Huge electronic privacy news out of Washington. In an historic unanimous decision on United States vs. Jones, the United States Supreme Court found that “the Government’s attachment of the GPS device to the vehicle, and its use of that device to monitor the vehicle’s movements, constitutes a search under the Fourth Amendment.” That means that the federal government will now need a probable cause warrant to affix a GPS device to a car.
Kashmir Hill, Forbes’s ace privacy writer, summarized this decision succinctly in a tweet linking to the decision: “Gov lost. Privacy won.”
“The decision, in what is arguably the biggest Fourth Amendment case in the computer age, rejected the Obama administration’s position that American’s had no privacy in their public movements,” wrote David Kravets in Wired: “Warrant required for GPS tracking, Supreme Court rules.” Kravetz observed how long it’s been since a similar case made it to the nation’s highest court:
During oral arguments in the case in November, a number of justices invoked the specter of Big Brother if the police could secretly attach GPS devices on Americans’ cars without getting a probable-cause warrant.
The last time the high court considered the Fourth Amendment, technology and privacy in a big-ticket case was a decade ago, when the justices ruled that the authorities must obtain search warrants to employ thermal-imaging devices to detect indoor marijuana-growing operations, saying the imaging devices carry the potential to “shrink the realm of guaranteed privacy.”

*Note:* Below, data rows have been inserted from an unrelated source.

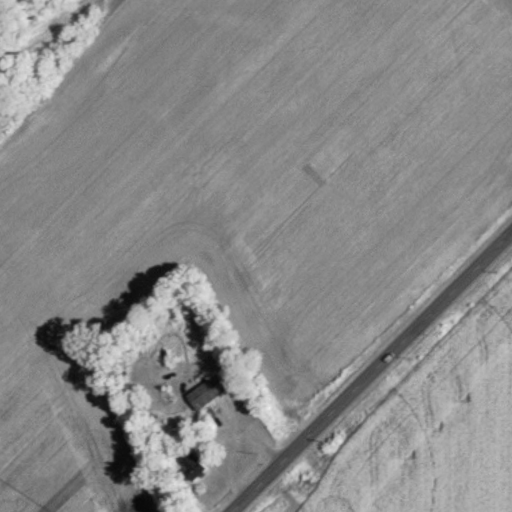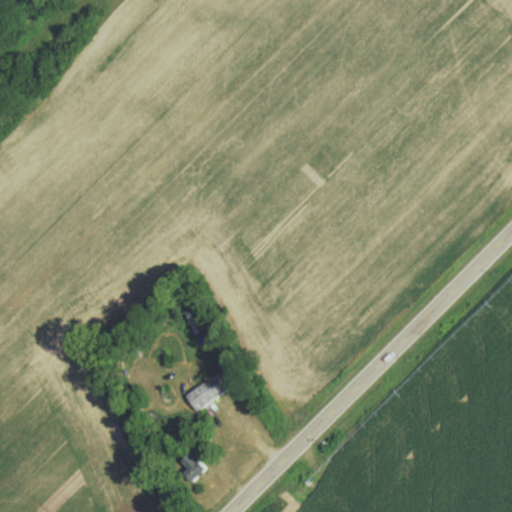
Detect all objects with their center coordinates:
road: (370, 369)
building: (207, 396)
building: (190, 470)
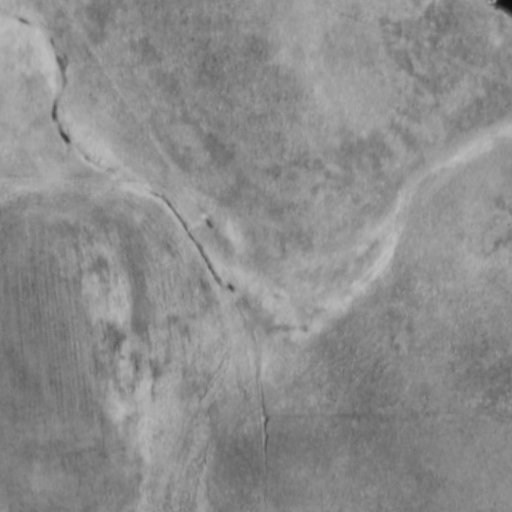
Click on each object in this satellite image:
road: (86, 226)
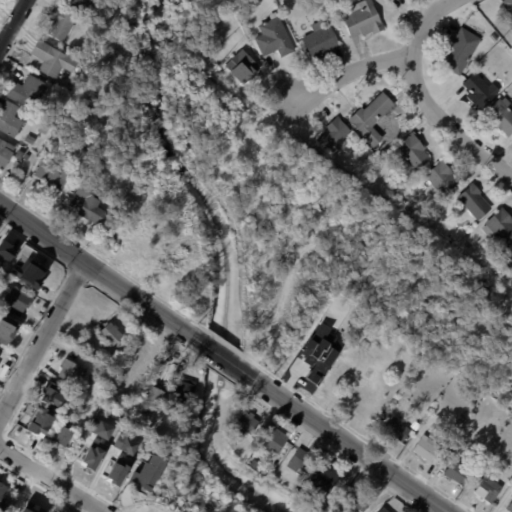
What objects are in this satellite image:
building: (78, 4)
building: (77, 5)
building: (508, 8)
building: (507, 9)
building: (362, 18)
building: (360, 19)
building: (60, 22)
building: (60, 23)
road: (14, 24)
building: (273, 36)
building: (493, 37)
building: (273, 38)
building: (318, 39)
building: (319, 39)
building: (500, 48)
building: (459, 50)
building: (459, 50)
building: (491, 56)
building: (52, 59)
building: (52, 59)
road: (382, 61)
building: (242, 67)
building: (478, 89)
building: (479, 89)
building: (26, 90)
building: (25, 91)
building: (501, 114)
building: (370, 116)
building: (500, 116)
building: (370, 117)
building: (8, 118)
building: (9, 118)
road: (449, 125)
building: (42, 128)
building: (333, 134)
building: (332, 135)
building: (29, 139)
building: (413, 150)
building: (5, 151)
building: (412, 151)
building: (5, 152)
building: (18, 154)
building: (26, 156)
building: (16, 163)
building: (48, 173)
building: (49, 173)
building: (11, 174)
building: (440, 177)
building: (440, 177)
building: (88, 198)
building: (473, 201)
building: (473, 201)
building: (88, 203)
building: (499, 225)
building: (500, 226)
building: (511, 249)
building: (5, 251)
building: (26, 267)
building: (31, 273)
road: (102, 273)
building: (16, 300)
building: (15, 301)
building: (6, 329)
building: (109, 333)
building: (109, 333)
road: (42, 340)
building: (338, 345)
road: (222, 356)
building: (133, 362)
building: (308, 367)
building: (309, 367)
building: (70, 371)
building: (70, 371)
building: (184, 387)
building: (182, 389)
building: (51, 394)
building: (147, 402)
building: (148, 402)
building: (39, 422)
building: (245, 423)
building: (244, 424)
building: (99, 428)
building: (397, 429)
building: (395, 430)
building: (60, 436)
building: (60, 436)
building: (171, 438)
building: (273, 440)
building: (274, 440)
road: (343, 440)
building: (253, 442)
building: (124, 444)
building: (425, 448)
building: (429, 452)
building: (91, 456)
building: (298, 460)
building: (252, 462)
building: (300, 462)
building: (456, 471)
building: (457, 472)
building: (321, 478)
road: (51, 480)
building: (320, 480)
building: (487, 487)
building: (487, 489)
building: (2, 492)
building: (348, 493)
building: (2, 495)
building: (354, 497)
building: (509, 505)
building: (509, 506)
building: (382, 510)
building: (382, 510)
building: (11, 511)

“While the result was unanimous, the reasoning was not,” observes Timothy Lee in ArsTechnica: “Supreme Court holds warrantless wiretapping unconstitutional”
A five-judge majority led by Justice Scalia, and including most of the court’s conservatives, focused on the physical trespass involved in attaching the device to the car. Three of the court’s liberals signed a concurrence by Justice Alito, a conservative, that would have taken a stronger pro-privacy stance, holding that extended warrantless tracking itself violates the Fourth Amendment regardless of whether the government committed a trespass to accomplish it.

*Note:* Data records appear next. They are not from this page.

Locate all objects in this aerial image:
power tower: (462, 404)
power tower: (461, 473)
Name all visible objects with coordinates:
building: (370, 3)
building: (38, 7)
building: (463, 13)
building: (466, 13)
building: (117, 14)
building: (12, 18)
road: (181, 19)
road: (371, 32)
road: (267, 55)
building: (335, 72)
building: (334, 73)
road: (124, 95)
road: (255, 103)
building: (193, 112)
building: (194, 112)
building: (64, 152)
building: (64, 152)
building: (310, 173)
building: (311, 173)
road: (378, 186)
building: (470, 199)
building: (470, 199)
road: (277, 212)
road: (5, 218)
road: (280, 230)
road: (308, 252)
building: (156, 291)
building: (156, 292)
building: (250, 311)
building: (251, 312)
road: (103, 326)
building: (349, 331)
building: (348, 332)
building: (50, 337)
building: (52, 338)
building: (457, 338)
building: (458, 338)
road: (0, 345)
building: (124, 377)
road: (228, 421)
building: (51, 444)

Justice Sotomayor straddled the line. She signed onto the majority opinion, but also filed a separate concurrence in which she endorsed both Scalia’s concerns about physical trespass and Justice Alito’s broader concerns about the dangers of warrantless GPS tracking.

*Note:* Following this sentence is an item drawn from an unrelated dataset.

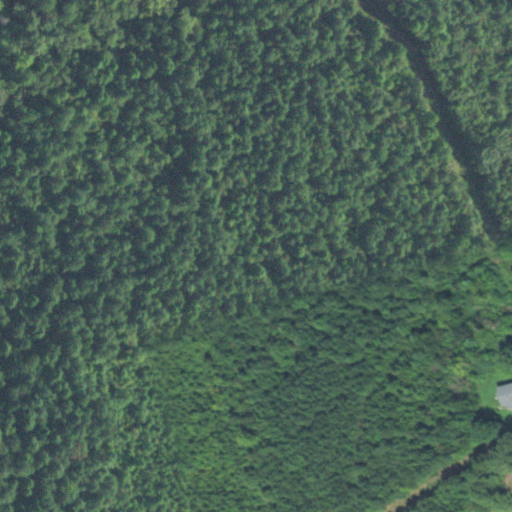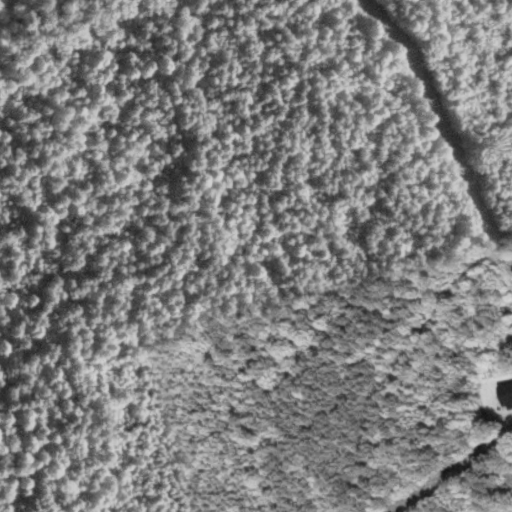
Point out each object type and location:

“As Justice Alito incisively observes, the same technological advances that have made possible nontrespassory surveillance techniques will also affect the Katz test by shaping the evolution of societal privacy expectations,” Sotomayor wrote, referring to the famous case of Katz v. United States that established the “reasonable expectation of privacy” test for violations of the Fourth Amendment. “Under that rubric, I agree with Justice Alito that, at the very least, ‘longer term GPS monitoring in investigations of most offenses impinges on expectations of privacy.'”
The Center for Democracy and Technology, which was an active participant in the jurisprudence surrounding the case, released the following statement on the ruling:
“The Supreme Court today made it clear that it will not allow advancing technology to erode the Constitutional right of privacy,” said Gregory T. Nojeim, Director of CDT’s Project on Freedom, Security and Technology.
The Justice Department had argued that the GPS device, because it tracked the person’s movements only on the public streets, did not raise any concern under the Constitution’s Fourth Amendment, which generally requires a warrant for searches and seizures. Not a single Justice agreed with the government on that issue.
Instead, all nine agreed that, under the facts of the case, the Constitution required a warrant issued by a judge. Five Justices agreed that any use of GPS planted by the government was a search generally requiring a warrant, effectively settling that issue.
The case also has implications for tracking individuals using cell phone tower data. Five Justices held that a warrant would have been required on the facts of this case even if the government tracking did not involve planting a GPS device. “Cell phone triangulation can be just as precise as GPS,” Nojeim said. “Congress should build on this opinion by writing a statute that draws a bright line requiring the government, except in emergencies, to get a warrant before turning your cell phone into a tracking device.”
CDT filed an amicus brief
in the Supreme Court case, arguing that warrant is required for GPS tracking.
“Wow,” tweeted electronic privacy and security researcher Chris Soghoian. “Justice Sotomayor in Jones concurrence (pg 5): it may be necessary to reconsider the 3rd party doctrine,” he continued, which is that there is “no reasonable expectation of privacy for data held by ISPs & telcos.”
In the decision, Sotomayor wrote that it is ‘ill suited to the digital age.’
“So 4 supreme court judges embraced the mosaic theory (but not by name),” tweeted Soghoian. “4 weeks of GPS tracking by gov not OK, but a lesser amount might be. Also interesting to see Sotomayor cite last year’s OnStar privacy firestorm as evidence that the public is not cool with covert GPS tracking. Majority opinion by Sup Ct paves way for more gov tracking of cellphones, which gov still claims it can do (w/single tower data) w/o warrant.”
Expect more tech policy and privacy writers to be all over this one, all week.